Safety Protocols for Getting Back to Work

China bent the curve, Italy bent the curve and I believe that the curve is bending in the United States. Suppression is working and the second part of the strategy of test, trace and isolate will start to come into play in a few weeks. The states are gearing up to test, trace and isolate and several large serological surveys are already underway which will gives us a much better idea of how widely the virus has spread. Ideally, we will move from test, trace and isolate to a situation where we can conduct millions of tests weekly which will take us into the vaccine time.

Before testing is fully operational, however, we will need to follow safety protocols.

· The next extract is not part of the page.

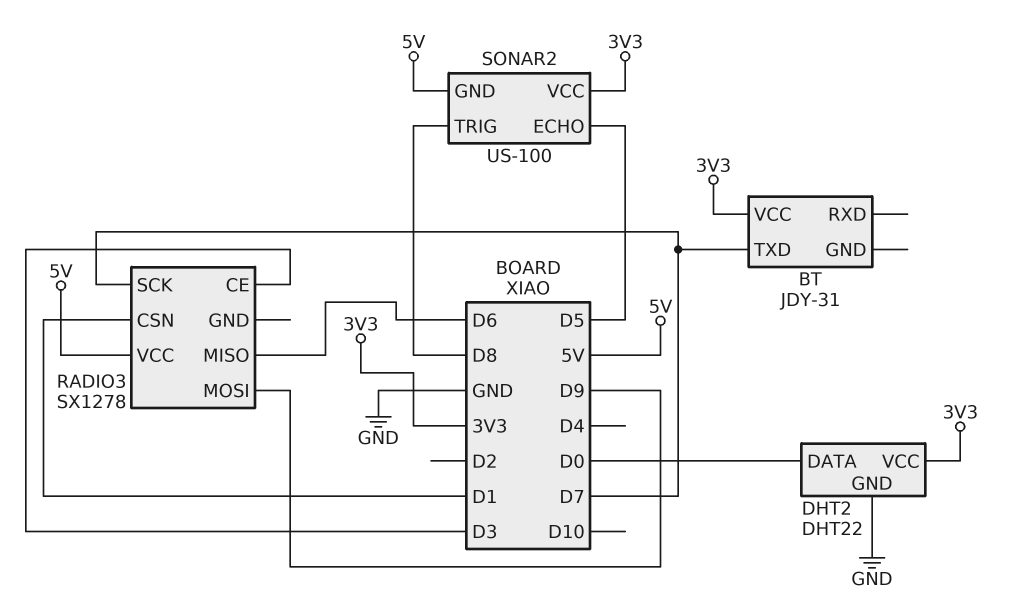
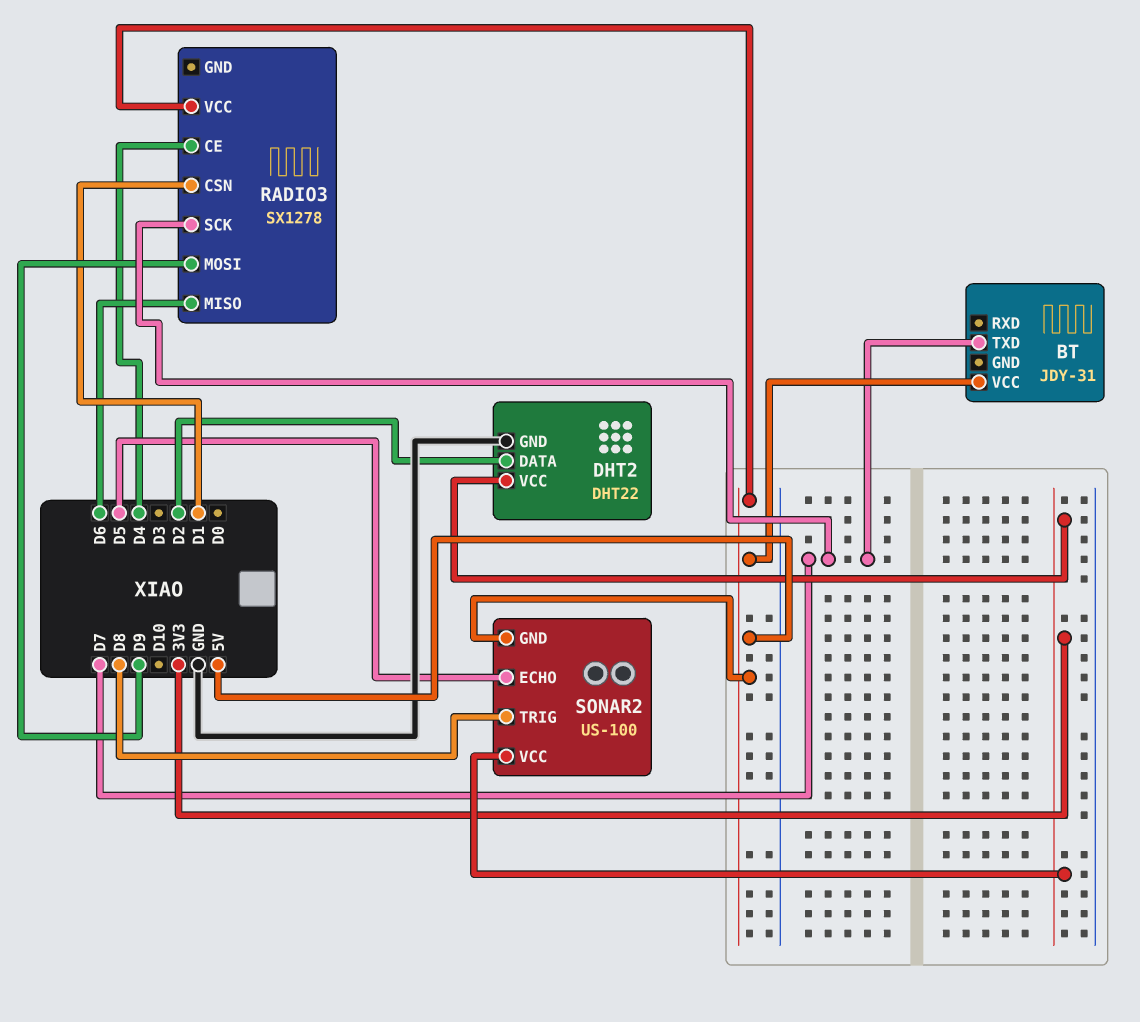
BT pin VCC: 3V3 -> 5V
DHT2 pin DATA: D0 -> D2
RADIO3 pin CE: D3 -> D4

We can learn about what works from what essential workers are doing now. Green Circuits in CA, for example, redesigned the shift schedule:

His first move was to redesign the plant’s work schedule. The company, owned by the Dallas-based private equity firm Evolve Capital, always had the first and second shifts overlap for a half-hour. That allowed workers arriving in the afternoon to confer with colleagues as they handed off duties.

But O’Neil said they realized that would risk their whole workforce getting quarantined for 14 days, if someone got infected by the coronavirus and spent time at the factory as part of this larger group.

The solution was to create three separate teams of 40 workers each. The first shift now ends at 2 p.m., and then there’s an hour when the workspaces, tools, and breakrooms are sanitized. The third team does not work at all, but rather is held in reserve and available to jump in if an illness hampers one of the two other teams of workers.

Other safety protocols include:

  • Shift work for white collar workers as well as for blue collar workers. Including spreading work over the weekends.
  • Senior shopping hours.
  • Temperature checks, perhaps via passive fever cameras at work and public transport.
  • Mandatory masks for public transportation.
  • Masks for workers.
  • Sanitation breaks for mandatory hand washing.
  • Quarantining at work for essential workers, as the MLB is thinking of doing despite not being essential.
  • Reducing touch surfaces (even with simple things like propping up bathroom doors) and copper tape for hi-touch surfaces that cannot be eliminated.

It will take longer to reopen restaurants, clubs and sports stadiums but I believe that applying these protocols will allow many of us to work safely. We aren’t ready yet but now is the time to plan for our return.